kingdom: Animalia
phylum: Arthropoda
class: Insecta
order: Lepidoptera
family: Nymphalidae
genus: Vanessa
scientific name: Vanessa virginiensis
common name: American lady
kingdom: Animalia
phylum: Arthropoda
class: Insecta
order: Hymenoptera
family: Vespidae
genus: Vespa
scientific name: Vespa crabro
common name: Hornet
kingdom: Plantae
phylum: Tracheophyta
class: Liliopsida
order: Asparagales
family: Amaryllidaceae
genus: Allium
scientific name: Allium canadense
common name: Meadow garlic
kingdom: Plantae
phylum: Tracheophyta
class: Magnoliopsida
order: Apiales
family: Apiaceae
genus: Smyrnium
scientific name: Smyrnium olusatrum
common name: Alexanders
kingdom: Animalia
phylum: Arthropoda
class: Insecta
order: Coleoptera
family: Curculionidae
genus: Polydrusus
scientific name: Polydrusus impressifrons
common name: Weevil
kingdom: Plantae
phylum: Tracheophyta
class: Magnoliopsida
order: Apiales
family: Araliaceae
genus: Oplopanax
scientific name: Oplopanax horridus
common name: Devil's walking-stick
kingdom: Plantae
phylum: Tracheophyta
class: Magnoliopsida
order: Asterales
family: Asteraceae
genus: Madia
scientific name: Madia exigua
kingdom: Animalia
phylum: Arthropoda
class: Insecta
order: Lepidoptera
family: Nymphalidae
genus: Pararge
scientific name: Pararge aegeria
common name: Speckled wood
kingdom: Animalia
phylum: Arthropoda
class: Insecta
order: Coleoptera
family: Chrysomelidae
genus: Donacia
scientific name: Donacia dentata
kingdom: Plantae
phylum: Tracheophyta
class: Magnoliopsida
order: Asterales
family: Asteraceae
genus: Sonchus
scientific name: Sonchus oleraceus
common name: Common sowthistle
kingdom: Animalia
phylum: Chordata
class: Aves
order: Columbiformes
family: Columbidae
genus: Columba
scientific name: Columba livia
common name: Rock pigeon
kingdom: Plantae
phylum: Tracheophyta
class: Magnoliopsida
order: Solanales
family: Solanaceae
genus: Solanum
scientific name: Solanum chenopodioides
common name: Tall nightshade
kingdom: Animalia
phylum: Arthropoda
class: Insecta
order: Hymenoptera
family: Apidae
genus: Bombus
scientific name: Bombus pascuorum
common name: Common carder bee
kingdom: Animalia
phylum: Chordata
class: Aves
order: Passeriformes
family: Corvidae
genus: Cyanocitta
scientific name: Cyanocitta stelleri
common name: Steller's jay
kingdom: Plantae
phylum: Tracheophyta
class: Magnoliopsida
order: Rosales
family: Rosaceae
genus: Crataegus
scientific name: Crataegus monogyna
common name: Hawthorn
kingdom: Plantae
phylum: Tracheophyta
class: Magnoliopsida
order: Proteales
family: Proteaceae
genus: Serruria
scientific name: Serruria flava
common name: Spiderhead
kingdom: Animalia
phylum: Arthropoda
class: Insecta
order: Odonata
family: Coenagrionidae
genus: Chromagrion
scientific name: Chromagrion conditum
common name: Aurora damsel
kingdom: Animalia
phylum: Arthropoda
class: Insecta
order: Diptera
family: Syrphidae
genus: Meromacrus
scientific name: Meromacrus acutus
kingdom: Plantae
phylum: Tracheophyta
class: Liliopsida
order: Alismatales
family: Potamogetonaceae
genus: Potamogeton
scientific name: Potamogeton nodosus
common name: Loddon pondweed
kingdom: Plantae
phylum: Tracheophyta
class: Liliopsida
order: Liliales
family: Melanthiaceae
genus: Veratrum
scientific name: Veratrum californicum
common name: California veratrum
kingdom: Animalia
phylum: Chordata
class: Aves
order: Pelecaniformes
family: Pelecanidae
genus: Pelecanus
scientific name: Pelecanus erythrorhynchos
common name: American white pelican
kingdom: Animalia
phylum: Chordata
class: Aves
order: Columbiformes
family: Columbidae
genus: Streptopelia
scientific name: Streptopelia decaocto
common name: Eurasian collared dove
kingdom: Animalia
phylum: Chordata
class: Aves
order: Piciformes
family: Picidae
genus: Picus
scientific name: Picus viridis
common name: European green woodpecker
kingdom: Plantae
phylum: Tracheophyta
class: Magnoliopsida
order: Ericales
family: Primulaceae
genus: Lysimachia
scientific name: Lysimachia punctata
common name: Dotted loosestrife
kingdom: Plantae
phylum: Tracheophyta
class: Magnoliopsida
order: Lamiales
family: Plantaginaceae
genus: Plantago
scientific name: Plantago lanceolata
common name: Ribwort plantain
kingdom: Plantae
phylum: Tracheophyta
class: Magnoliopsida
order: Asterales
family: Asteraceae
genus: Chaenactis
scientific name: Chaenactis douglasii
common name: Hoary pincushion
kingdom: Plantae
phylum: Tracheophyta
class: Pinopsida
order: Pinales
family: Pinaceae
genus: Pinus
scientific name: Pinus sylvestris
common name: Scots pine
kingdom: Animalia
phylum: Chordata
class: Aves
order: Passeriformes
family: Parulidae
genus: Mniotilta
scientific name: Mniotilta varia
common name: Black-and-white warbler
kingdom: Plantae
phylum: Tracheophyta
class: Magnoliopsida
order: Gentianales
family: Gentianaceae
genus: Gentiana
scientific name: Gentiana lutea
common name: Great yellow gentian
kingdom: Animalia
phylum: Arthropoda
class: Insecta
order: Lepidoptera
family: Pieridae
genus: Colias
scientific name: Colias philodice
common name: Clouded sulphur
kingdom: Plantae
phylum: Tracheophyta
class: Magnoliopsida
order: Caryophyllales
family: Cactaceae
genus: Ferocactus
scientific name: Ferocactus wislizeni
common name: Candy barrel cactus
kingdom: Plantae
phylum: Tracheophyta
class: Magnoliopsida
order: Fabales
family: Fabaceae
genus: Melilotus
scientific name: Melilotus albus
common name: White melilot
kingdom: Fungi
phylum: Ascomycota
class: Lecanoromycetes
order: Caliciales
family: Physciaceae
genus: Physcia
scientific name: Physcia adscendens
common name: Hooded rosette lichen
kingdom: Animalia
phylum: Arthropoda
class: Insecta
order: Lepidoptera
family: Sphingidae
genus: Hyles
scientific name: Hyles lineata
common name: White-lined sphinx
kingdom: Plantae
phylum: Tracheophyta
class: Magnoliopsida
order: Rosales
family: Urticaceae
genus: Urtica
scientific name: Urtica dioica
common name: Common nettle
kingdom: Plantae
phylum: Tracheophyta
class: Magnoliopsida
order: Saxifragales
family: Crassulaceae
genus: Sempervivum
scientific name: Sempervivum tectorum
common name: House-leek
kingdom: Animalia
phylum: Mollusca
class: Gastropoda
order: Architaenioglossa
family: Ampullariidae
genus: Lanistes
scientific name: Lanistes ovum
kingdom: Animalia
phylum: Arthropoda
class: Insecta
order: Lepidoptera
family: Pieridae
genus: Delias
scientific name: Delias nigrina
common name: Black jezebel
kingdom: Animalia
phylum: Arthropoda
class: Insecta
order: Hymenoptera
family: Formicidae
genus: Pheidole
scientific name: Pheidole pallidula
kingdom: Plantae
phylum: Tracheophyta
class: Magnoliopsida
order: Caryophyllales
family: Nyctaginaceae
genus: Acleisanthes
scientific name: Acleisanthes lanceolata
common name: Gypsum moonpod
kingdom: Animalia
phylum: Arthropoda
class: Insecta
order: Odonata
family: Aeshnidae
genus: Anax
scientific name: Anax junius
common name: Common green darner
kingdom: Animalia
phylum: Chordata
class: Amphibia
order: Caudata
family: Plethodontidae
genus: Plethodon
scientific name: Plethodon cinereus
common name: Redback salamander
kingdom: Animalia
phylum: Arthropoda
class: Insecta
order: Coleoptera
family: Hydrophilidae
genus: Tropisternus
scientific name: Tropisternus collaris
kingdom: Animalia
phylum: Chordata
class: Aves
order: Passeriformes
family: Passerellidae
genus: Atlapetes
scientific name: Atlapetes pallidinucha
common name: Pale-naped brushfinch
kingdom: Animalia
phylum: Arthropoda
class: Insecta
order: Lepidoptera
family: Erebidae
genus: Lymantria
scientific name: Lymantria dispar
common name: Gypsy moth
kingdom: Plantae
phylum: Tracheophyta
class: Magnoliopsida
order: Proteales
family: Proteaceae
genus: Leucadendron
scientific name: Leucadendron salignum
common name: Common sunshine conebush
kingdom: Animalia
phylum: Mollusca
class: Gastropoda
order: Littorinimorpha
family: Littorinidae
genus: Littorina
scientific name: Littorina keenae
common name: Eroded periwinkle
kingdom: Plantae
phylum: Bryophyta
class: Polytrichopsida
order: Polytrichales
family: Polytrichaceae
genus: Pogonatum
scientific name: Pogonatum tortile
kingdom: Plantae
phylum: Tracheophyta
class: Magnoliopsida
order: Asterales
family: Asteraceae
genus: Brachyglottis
_ _ _ _ _ _ _
• _CHALLENGE_
Reproduce the lines of the items word for word, starting at the line that contains "scientific name: Columba livia" and ending at the line that contains "scientific name: Serruria flava".

• _THE ANSWER_
scientific name: Columba livia
common name: Rock pigeon
kingdom: Plantae
phylum: Tracheophyta
class: Magnoliopsida
order: Solanales
family: Solanaceae
genus: Solanum
scientific name: Solanum chenopodioides
common name: Tall nightshade
kingdom: Animalia
phylum: Arthropoda
class: Insecta
order: Hymenoptera
family: Apidae
genus: Bombus
scientific name: Bombus pascuorum
common name: Common carder bee
kingdom: Animalia
phylum: Chordata
class: Aves
order: Passeriformes
family: Corvidae
genus: Cyanocitta
scientific name: Cyanocitta stelleri
common name: Steller's jay
kingdom: Plantae
phylum: Tracheophyta
class: Magnoliopsida
order: Rosales
family: Rosaceae
genus: Crataegus
scientific name: Crataegus monogyna
common name: Hawthorn
kingdom: Plantae
phylum: Tracheophyta
class: Magnoliopsida
order: Proteales
family: Proteaceae
genus: Serruria
scientific name: Serruria flava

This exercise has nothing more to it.